--- Your goal ---
Lines with the string "ohne" are to be identified in the listing and copied.

--- Task material ---

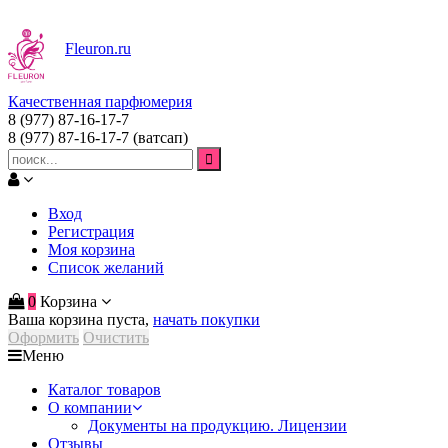
Fleuron
.ru
Качественная парфюмерия
8 (977) 87-16-17-7
8 (977) 87-16-17-7
(ватсап)
Вход
Регистрация
Моя корзина
Список желаний
0
Корзина
Ваша корзина пуста,
начать покупки
Оформить
Очистить
Меню
Каталог товаров
О компании
Документы на продукцию. Лицензии
Отзывы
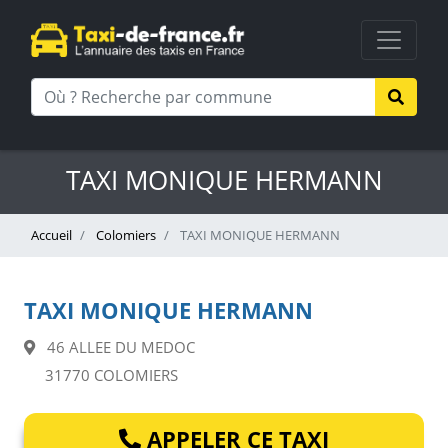
TAXI MONIQUE HERMANN
Accueil
Colomiers
TAXI MONIQUE HERMANN
TAXI MONIQUE HERMANN
46 ALLEE DU MEDOC
31770 COLOMIERS
APPELER CE TAXI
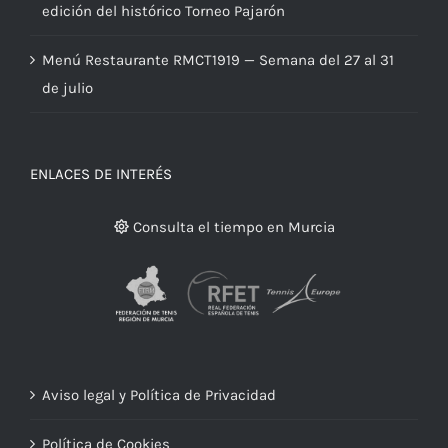
edición del histórico Torneo Pajarón
Menú Restaurante RMCT1919 — Semana del 27 al 31
de julio
ENLACES DE INTERÉS
Consulta el tiempo en Murcia
Aviso legal y Política de Privacidad
Política de Cookies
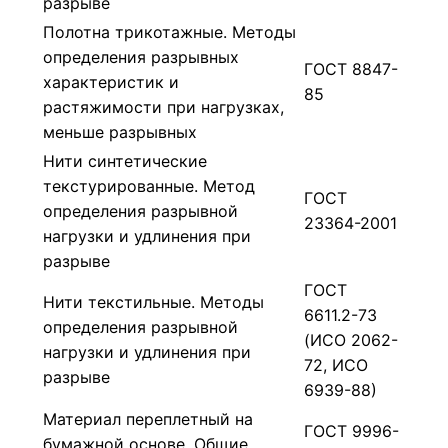
разрыве
Полотна трикотажные. Методы
определения разрывных
ГОСТ 8847-
характеристик и
85
растяжимости при нагрузках,
меньше разрывных
Нити синтетические
текстурированные. Метод
ГОСТ
определения разрывной
23364-2001
нагрузки и удлинения при
разрыве
ГОСТ
Нити текстильные. Методы
6611.2-73
определения разрывной
(ИСО 2062-
нагрузки и удлинения при
72, ИСО
разрыве
6939-88)
Материал переплетный на
ГОСТ 9996-
бумажной основе. Общие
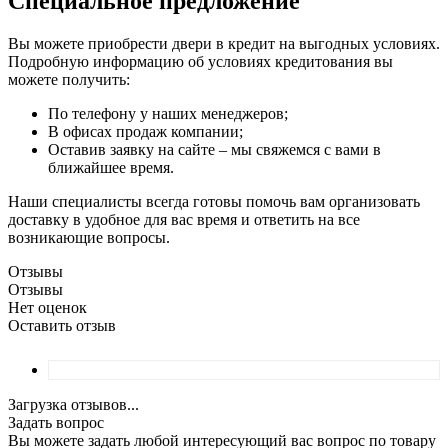
Специальное предложение
Вы можете приобрести двери в кредит на выгодных условиях.
Подробную информацию об условиях кредитования вы
можете получить:
По телефону у наших менеджеров;
В офисах продаж компании;
Оставив заявку на сайте – мы свяжемся с вами в
ближайшее время.
Наши специалисты всегда готовы помочь вам организовать
доставку в удобное для вас время и ответить на все
возникающие вопросы.
Отзывы
Отзывы
Нет оценок
Оставить отзыв
Загрузка отзывов...
Задать вопрос
Вы можете задать любой интересующий вас вопрос по товару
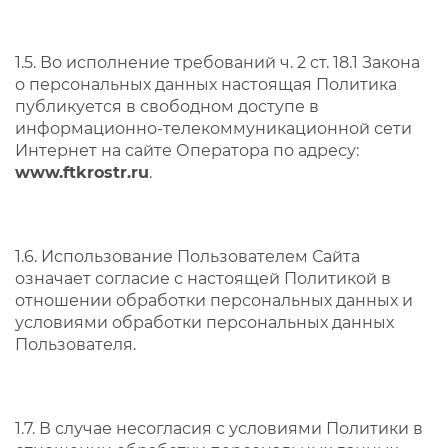
1.5. Во исполнение требований ч. 2 ст. 18.1 Закона
о персональных данных настоящая Политика
публикуется в свободном доступе в
информационно-телекоммуникационной сети
Интернет на сайте Оператора по адресу:
www.ftkrostr.ru
.
1.6. Использование Пользователем Сайта
означает согласие с настоящей Политикой в
отношении обработки персональных данных и
условиями обработки персональных данных
Пользователя.
1.7. В случае несогласия с условиями Политики в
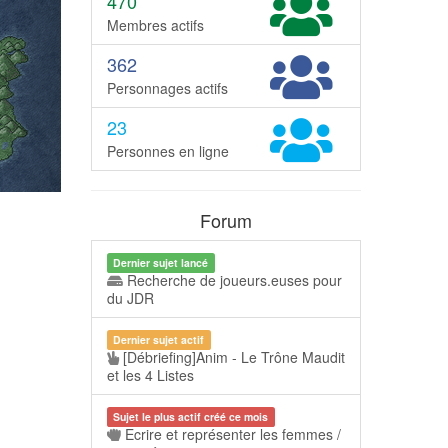
470
Membres actifs
362
Personnages actifs
23
Personnes en ligne
Forum
Dernier sujet lancé
Recherche de joueurs.euses pour
du JDR
Dernier sujet actif
[Débriefing]Anim - Le Trône Maudit
et les 4 Listes
Sujet le plus actif créé ce mois
Ecrire et représenter les femmes /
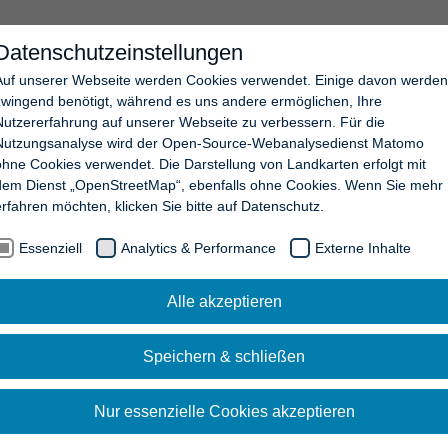
Datenschutzeinstellungen
EN
UNTERNEHMEN
NEWS
KARRIERE
KONTAKT
Auf unserer Webseite werden Cookies verwendet. Einige davon werden
zwingend benötigt, während es uns andere ermöglichen, Ihre
Nutzererfahrung auf unserer Webseite zu verbessern. Für die
Nutzungsanalyse wird der Open-Source-Webanalysedienst Matomo
ohne Cookies verwendet. Die Darstellung von Landkarten erfolgt mit
dem Dienst „OpenStreetMap“, ebenfalls ohne Cookies. Wenn Sie mehr
erfahren möchten, klicken Sie bitte auf Datenschutz.
Essenziell
Analytics & Performance
Externe Inhalte
Alle akzeptieren
Speichern & schließen
Nur essenzielle Cookies akzeptieren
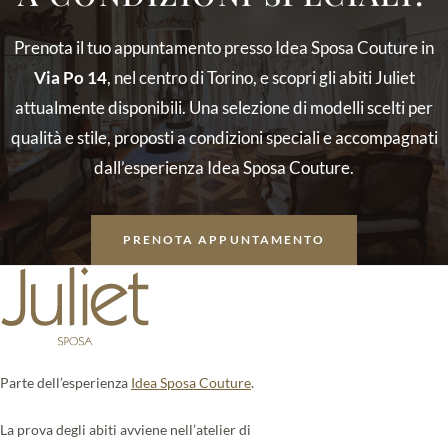
Prenota il tuo appuntamento presso Idea Sposa Couture in
Via Po 14
, nel centro di Torino, e scopri gli abiti Juliet
attualmente disponibili. Una selezione di modelli scelti per
qualità e stile, proposti a condizioni speciali e accompagnati
dall’esperienza Idea Sposa Couture.
PRENOTA APPUNTAMENTO
Parte dell’esperienza
Idea Sposa Couture
.
La prova degli abiti avviene nell’atelier di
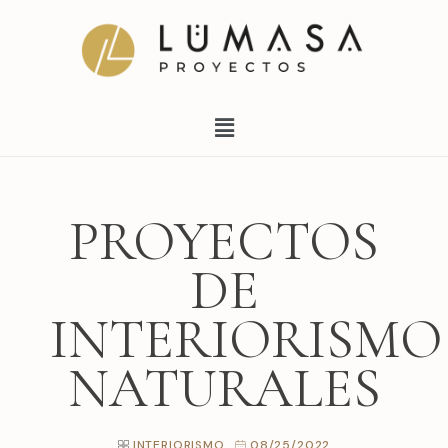
Ir
al
contenido
Menú
PROYECTOS
DE
INTERIORISMO
NATURALES
INTERIORISMO
08/25/2022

--- Task output ---
ohne Cookies verwendet. Die Darstellung von Landkarten erfolgt mit
dem Dienst „OpenStreetMap“, ebenfalls ohne Cookies. Wenn Sie mehr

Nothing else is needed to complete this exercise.